Can you write out every item below again, changing "locality" to "place" and leaving everything else the same?

(Saved data entries)
*-*-*

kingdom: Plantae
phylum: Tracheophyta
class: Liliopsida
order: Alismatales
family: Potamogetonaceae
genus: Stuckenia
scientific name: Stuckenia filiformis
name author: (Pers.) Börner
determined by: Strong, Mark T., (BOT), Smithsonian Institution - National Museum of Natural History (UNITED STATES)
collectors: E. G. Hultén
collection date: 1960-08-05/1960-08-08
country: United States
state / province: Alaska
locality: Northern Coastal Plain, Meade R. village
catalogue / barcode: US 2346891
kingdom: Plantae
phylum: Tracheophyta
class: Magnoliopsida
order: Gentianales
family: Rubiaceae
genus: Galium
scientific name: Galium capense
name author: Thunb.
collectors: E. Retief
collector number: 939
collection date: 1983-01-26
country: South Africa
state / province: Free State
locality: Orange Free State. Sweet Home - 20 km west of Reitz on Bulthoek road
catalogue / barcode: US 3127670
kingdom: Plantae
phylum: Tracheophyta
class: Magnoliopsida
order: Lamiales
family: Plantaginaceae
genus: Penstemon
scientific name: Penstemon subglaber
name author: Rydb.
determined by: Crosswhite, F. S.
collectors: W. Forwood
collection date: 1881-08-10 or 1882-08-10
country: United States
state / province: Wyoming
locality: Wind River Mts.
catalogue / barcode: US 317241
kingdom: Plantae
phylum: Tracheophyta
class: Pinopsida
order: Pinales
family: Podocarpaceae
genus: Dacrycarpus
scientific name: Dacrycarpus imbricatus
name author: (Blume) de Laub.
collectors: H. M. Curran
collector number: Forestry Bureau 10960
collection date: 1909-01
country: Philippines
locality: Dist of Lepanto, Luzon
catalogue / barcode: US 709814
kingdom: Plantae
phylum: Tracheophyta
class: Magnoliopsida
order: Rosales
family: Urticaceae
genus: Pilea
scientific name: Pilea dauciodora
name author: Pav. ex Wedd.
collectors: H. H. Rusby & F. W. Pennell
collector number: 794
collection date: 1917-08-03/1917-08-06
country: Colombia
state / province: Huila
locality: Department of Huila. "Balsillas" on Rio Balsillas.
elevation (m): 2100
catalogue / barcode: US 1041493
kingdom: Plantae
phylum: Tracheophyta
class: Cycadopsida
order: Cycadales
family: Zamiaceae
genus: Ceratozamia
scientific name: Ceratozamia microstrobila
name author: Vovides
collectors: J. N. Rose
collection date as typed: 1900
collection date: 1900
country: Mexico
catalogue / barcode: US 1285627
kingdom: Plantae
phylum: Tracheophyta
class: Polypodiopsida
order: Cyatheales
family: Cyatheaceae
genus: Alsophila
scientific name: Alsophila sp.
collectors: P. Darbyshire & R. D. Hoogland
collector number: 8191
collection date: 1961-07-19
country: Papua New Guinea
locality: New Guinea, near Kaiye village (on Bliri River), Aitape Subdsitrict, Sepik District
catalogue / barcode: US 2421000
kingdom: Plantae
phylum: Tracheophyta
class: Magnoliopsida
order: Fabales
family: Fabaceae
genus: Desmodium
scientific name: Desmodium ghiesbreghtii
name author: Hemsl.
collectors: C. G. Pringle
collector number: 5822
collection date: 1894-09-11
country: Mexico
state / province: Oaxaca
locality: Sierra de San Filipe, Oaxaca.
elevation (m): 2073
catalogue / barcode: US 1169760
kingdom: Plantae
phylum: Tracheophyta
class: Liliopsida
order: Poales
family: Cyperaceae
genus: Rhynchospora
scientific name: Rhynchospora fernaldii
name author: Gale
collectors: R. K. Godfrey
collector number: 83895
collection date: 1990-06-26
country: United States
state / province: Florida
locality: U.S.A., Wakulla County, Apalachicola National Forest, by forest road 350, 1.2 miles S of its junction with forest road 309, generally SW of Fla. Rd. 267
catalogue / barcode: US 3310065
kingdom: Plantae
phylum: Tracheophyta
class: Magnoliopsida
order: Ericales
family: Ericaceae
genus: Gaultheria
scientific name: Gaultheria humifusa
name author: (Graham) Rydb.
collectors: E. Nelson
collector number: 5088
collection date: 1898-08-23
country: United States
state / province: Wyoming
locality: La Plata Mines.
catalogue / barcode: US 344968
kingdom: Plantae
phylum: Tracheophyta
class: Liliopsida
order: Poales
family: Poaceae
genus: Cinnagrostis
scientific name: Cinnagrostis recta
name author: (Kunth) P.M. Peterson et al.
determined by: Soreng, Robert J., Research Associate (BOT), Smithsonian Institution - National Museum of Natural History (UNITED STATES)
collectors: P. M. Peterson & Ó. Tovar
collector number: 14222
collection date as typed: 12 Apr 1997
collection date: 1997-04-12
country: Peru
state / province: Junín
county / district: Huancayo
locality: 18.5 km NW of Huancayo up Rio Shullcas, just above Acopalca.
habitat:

*-*-*

**COMPLETED EXERCISE**.
kingdom: Plantae
phylum: Tracheophyta
class: Liliopsida
order: Alismatales
family: Potamogetonaceae
genus: Stuckenia
scientific name: Stuckenia filiformis
name author: (Pers.) Börner
determined by: Strong, Mark T., (BOT), Smithsonian Institution - National Museum of Natural History (UNITED STATES)
collectors: E. G. Hultén
collection date: 1960-08-05/1960-08-08
country: United States
state / province: Alaska
place: Northern Coastal Plain, Meade R. village
catalogue / barcode: US 2346891
kingdom: Plantae
phylum: Tracheophyta
class: Magnoliopsida
order: Gentianales
family: Rubiaceae
genus: Galium
scientific name: Galium capense
name author: Thunb.
collectors: E. Retief
collector number: 939
collection date: 1983-01-26
country: South Africa
state / province: Free State
place: Orange Free State. Sweet Home - 20 km west of Reitz on Bulthoek road
catalogue / barcode: US 3127670
kingdom: Plantae
phylum: Tracheophyta
class: Magnoliopsida
order: Lamiales
family: Plantaginaceae
genus: Penstemon
scientific name: Penstemon subglaber
name author: Rydb.
determined by: Crosswhite, F. S.
collectors: W. Forwood
collection date: 1881-08-10 or 1882-08-10
country: United States
state / province: Wyoming
place: Wind River Mts.
catalogue / barcode: US 317241
kingdom: Plantae
phylum: Tracheophyta
class: Pinopsida
order: Pinales
family: Podocarpaceae
genus: Dacrycarpus
scientific name: Dacrycarpus imbricatus
name author: (Blume) de Laub.
collectors: H. M. Curran
collector number: Forestry Bureau 10960
collection date: 1909-01
country: Philippines
place: Dist of Lepanto, Luzon
catalogue / barcode: US 709814
kingdom: Plantae
phylum: Tracheophyta
class: Magnoliopsida
order: Rosales
family: Urticaceae
genus: Pilea
scientific name: Pilea dauciodora
name author: Pav. ex Wedd.
collectors: H. H. Rusby & F. W. Pennell
collector number: 794
collection date: 1917-08-03/1917-08-06
country: Colombia
state / province: Huila
place: Department of Huila. "Balsillas" on Rio Balsillas.
elevation (m): 2100
catalogue / barcode: US 1041493
kingdom: Plantae
phylum: Tracheophyta
class: Cycadopsida
order: Cycadales
family: Zamiaceae
genus: Ceratozamia
scientific name: Ceratozamia microstrobila
name author: Vovides
collectors: J. N. Rose
collection date as typed: 1900
collection date: 1900
country: Mexico
catalogue / barcode: US 1285627
kingdom: Plantae
phylum: Tracheophyta
class: Polypodiopsida
order: Cyatheales
family: Cyatheaceae
genus: Alsophila
scientific name: Alsophila sp.
collectors: P. Darbyshire & R. D. Hoogland
collector number: 8191
collection date: 1961-07-19
country: Papua New Guinea
place: New Guinea, near Kaiye village (on Bliri River), Aitape Subdsitrict, Sepik District
catalogue / barcode: US 2421000
kingdom: Plantae
phylum: Tracheophyta
class: Magnoliopsida
order: Fabales
family: Fabaceae
genus: Desmodium
scientific name: Desmodium ghiesbreghtii
name author: Hemsl.
collectors: C. G. Pringle
collector number: 5822
collection date: 1894-09-11
country: Mexico
state / province: Oaxaca
place: Sierra de San Filipe, Oaxaca.
elevation (m): 2073
catalogue / barcode: US 1169760
kingdom: Plantae
phylum: Tracheophyta
class: Liliopsida
order: Poales
family: Cyperaceae
genus: Rhynchospora
scientific name: Rhynchospora fernaldii
name author: Gale
collectors: R. K. Godfrey
collector number: 83895
collection date: 1990-06-26
country: United States
state / province: Florida
place: U.S.A., Wakulla County, Apalachicola National Forest, by forest road 350, 1.2 miles S of its junction with forest road 309, generally SW of Fla. Rd. 267
catalogue / barcode: US 3310065
kingdom: Plantae
phylum: Tracheophyta
class: Magnoliopsida
order: Ericales
family: Ericaceae
genus: Gaultheria
scientific name: Gaultheria humifusa
name author: (Graham) Rydb.
collectors: E. Nelson
collector number: 5088
collection date: 1898-08-23
country: United States
state / province: Wyoming
place: La Plata Mines.
catalogue / barcode: US 344968
kingdom: Plantae
phylum: Tracheophyta
class: Liliopsida
order: Poales
family: Poaceae
genus: Cinnagrostis
scientific name: Cinnagrostis recta
name author: (Kunth) P.M. Peterson et al.
determined by: Soreng, Robert J., Research Associate (BOT), Smithsonian Institution - National Museum of Natural History (UNITED STATES)
collectors: P. M. Peterson & Ó. Tovar
collector number: 14222
collection date as typed: 12 Apr 1997
collection date: 1997-04-12
country: Peru
state / province: Junín
county / district: Huancayo
place: 18.5 km NW of Huancayo up Rio Shullcas, just above Acopalca.
habitat:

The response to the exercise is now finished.